A recent unionization effort in Michigan, a “right to work” state, demonstrates the need for more robust worker protections. In 2018, Nya Njee quit her job as a barista at an Ann Arbor-based coffee shop called Mighty Good Coffee. Njee accused the company’s management of racial discrimination in a Facebook post, claiming that she was denied raises as a result of being Black. Njee’s accusations inspired the store’s employees to form a union, fight for changes at the workplace, and reach out to the Industrial Workers of the World (IWW) for guidance throughout the process. The company’s managers initially accepted the union, but during their first contract negotiation they suddenly closed all their cafes and laid off their staff. A letter to the workers from the company’s attorney claimed that the managers had “concluded that they are not well suited to operate a retail operation” and had “found the experience to be overly stressful.”

The cafe’s baristas were eventually able to secure a severance agreement, but it contains an anti-disparagement clause that prohibits the union from speaking about the situation. Truthout was able to speak with two former employees that left the company prior to the layoffs and are not speaking on behalf of the union. Stephanie Bland, who worked as a barista at the cafe, said workers there experienced “a lot of intimidation” and that the company installed cameras that were perceived by many as a way to surveil employees. She also said workers were required to make up the difference with their own money if the cash register till didn’t line up with the day’s receipts — a practice that is illegal. Despite the statement from the company’s attorney, Bland said she thought the layoffs and store closings were a “direct result of the bargaining process.” Former barista Kat Finch told Truthout that the company seemingly didn’t know what unionization entailed when they agreed to accept it and pointed out that the layoffs occurred shortly after the union began to move against “right to work” language in the contract. “I like being a barista,” said Finch. “There’s not a lot of coffee shops here. We had our regular customers and got to know them really well. We wouldn’t have started a union if we wanted the cafe to fail.”
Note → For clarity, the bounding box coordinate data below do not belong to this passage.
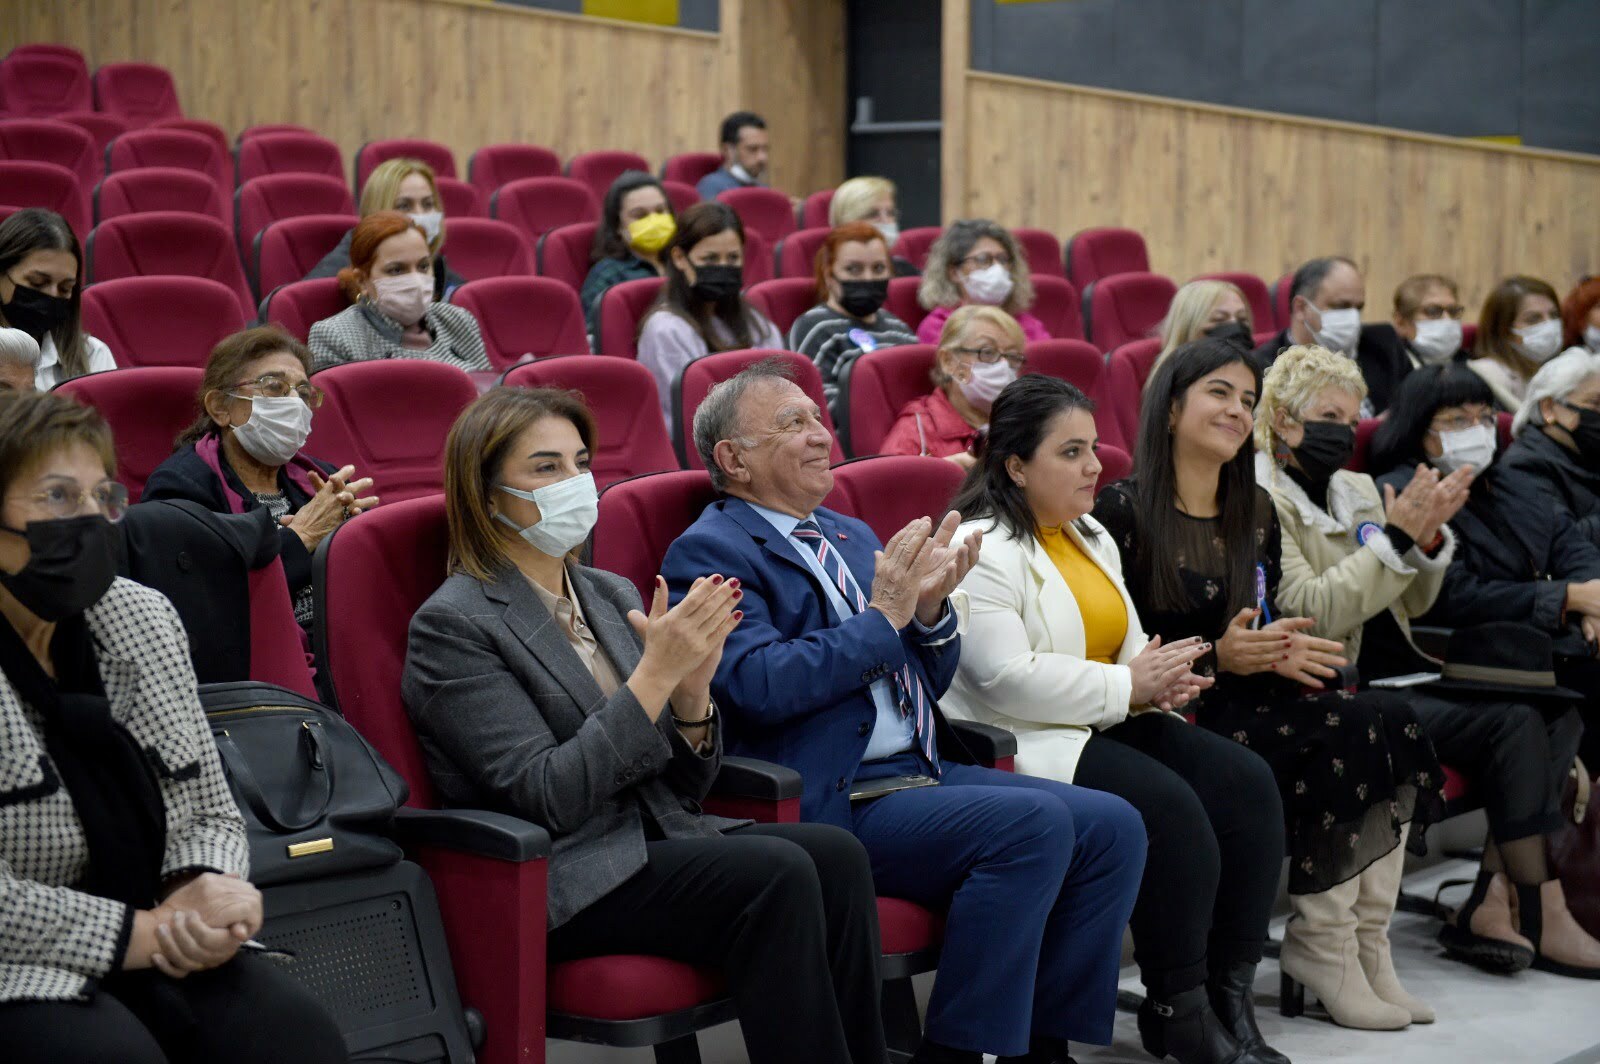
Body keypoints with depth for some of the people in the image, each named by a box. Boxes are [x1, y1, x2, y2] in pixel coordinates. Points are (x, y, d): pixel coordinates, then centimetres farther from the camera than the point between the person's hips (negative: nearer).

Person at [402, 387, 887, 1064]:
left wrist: (692, 688, -7)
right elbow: (547, 799, -16)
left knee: (835, 854, -20)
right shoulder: (453, 625, -6)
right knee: (777, 875, -28)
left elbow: (686, 786, 13)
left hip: (661, 841, 7)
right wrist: (656, 672, -19)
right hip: (557, 888, -7)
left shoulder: (611, 595, 15)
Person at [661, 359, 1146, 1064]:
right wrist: (884, 615, -14)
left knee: (1112, 826, -8)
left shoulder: (852, 536, 23)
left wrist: (930, 609, 2)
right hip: (834, 805, -8)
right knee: (1035, 822, -26)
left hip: (925, 770, 8)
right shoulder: (709, 551, -2)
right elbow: (760, 687, -18)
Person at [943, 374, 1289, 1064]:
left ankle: (1228, 993, -9)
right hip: (1023, 748, -9)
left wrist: (1157, 680, -2)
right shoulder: (983, 549, -12)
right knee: (1168, 807, -29)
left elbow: (1126, 645, 23)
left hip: (1107, 726, 9)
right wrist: (1127, 687, -17)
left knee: (1247, 784, -11)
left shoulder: (1089, 536, 18)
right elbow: (1006, 679, -23)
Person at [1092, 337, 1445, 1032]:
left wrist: (1282, 652, -8)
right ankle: (1319, 946, -15)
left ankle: (1356, 940, -17)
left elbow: (1265, 621, 17)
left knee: (1392, 723, -21)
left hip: (1241, 701, 7)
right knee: (1348, 733, -27)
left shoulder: (1256, 512, 16)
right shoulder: (1125, 511, -6)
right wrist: (1215, 657, -19)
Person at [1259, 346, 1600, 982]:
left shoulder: (1357, 490, 18)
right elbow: (1311, 612, -18)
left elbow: (1413, 604, 20)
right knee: (1514, 724, -22)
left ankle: (1492, 903, -13)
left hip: (1401, 673, 8)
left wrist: (1429, 537, 1)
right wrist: (1395, 537, -19)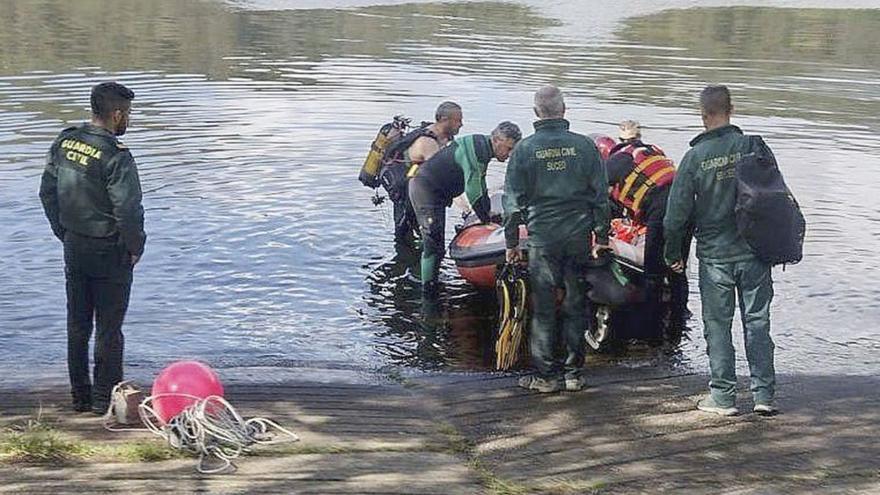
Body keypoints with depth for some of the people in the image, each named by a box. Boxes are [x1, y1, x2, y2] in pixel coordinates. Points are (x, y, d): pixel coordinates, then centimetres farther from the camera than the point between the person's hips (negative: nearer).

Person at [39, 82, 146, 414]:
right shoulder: (115, 156, -21)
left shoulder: (63, 143, 1)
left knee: (77, 325, 15)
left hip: (73, 248, 7)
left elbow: (47, 192, 9)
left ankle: (80, 395, 24)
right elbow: (128, 209, -22)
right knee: (108, 328, 5)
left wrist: (64, 233, 17)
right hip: (109, 251, -7)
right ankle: (105, 399, 12)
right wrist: (136, 248, -7)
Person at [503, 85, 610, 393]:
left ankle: (546, 375, 8)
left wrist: (511, 243, 7)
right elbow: (600, 194, 4)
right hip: (579, 235, 2)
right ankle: (574, 372, 14)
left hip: (542, 237, -2)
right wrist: (601, 236, 11)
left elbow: (513, 200, 0)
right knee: (575, 304, 10)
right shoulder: (584, 146, 2)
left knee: (543, 308, 4)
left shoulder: (524, 149, -2)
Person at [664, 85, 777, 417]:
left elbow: (677, 211, -4)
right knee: (757, 322, 9)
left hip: (714, 255, -2)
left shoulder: (694, 157, -7)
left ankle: (723, 396, 10)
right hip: (755, 251, 2)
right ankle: (764, 395, 10)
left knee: (717, 325, 7)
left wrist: (673, 254, 8)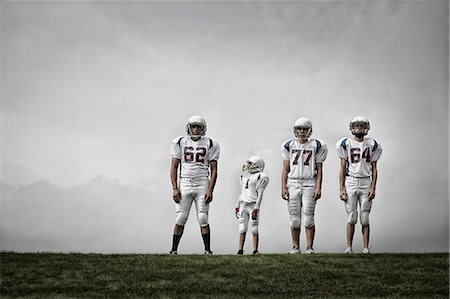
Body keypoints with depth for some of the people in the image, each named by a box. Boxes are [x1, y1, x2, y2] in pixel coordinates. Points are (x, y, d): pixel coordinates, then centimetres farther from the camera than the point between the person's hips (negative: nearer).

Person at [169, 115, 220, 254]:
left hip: (202, 184, 0)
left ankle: (207, 250, 0)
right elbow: (174, 167, 6)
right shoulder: (180, 142, 8)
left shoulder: (210, 144, 7)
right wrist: (175, 188, -4)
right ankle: (174, 250, 2)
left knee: (203, 219, -5)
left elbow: (213, 170, 4)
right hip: (184, 183, 0)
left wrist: (210, 190, -6)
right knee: (181, 219, -3)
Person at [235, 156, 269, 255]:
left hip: (253, 205, -6)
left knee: (254, 229, -5)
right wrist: (237, 207, 17)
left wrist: (256, 209, -16)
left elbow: (260, 194, -11)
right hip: (243, 205, 6)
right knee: (242, 229, 2)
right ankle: (240, 250, 3)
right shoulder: (244, 176, 17)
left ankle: (255, 250, 0)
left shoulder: (261, 177, -6)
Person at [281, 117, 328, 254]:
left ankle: (310, 247, -1)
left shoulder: (316, 146, 4)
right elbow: (285, 169, 10)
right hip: (293, 183, 2)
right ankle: (295, 247, 11)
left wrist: (318, 187, -5)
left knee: (308, 218, -7)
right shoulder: (289, 145, 9)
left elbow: (319, 169, 4)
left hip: (309, 184, -2)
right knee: (295, 219, 3)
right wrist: (283, 187, 1)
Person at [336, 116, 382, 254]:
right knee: (352, 217, -4)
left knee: (365, 219, 0)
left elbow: (374, 168, 9)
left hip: (366, 182, 1)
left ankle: (366, 248, 5)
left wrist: (373, 187, -2)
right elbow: (342, 169, 4)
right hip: (350, 181, -1)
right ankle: (349, 247, 3)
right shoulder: (346, 144, 4)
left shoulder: (372, 145, 8)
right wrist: (341, 188, -2)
While employers don’t typically shut down entire stores in response to organizing efforts, the worker layoffs themselves are a common union-busting tactic. There are currently no laws to penalize employers who engage in this kind of action. The PRO Act would allow employees to sue their bosses if their ability to organize is violated.

The PRO Act has broad support from Democrats with 100 House cosponsors and 40 Senate cosponsors, but its passage remains an uphill battle: No Republican is expected to support it and Senate Majority Leader Mitch McConnell will be in no rush for a vote. Nonetheless, its supporters have now effectively queued up a massive labor law overhaul that could become a reality if the GOP loses the Senate next election.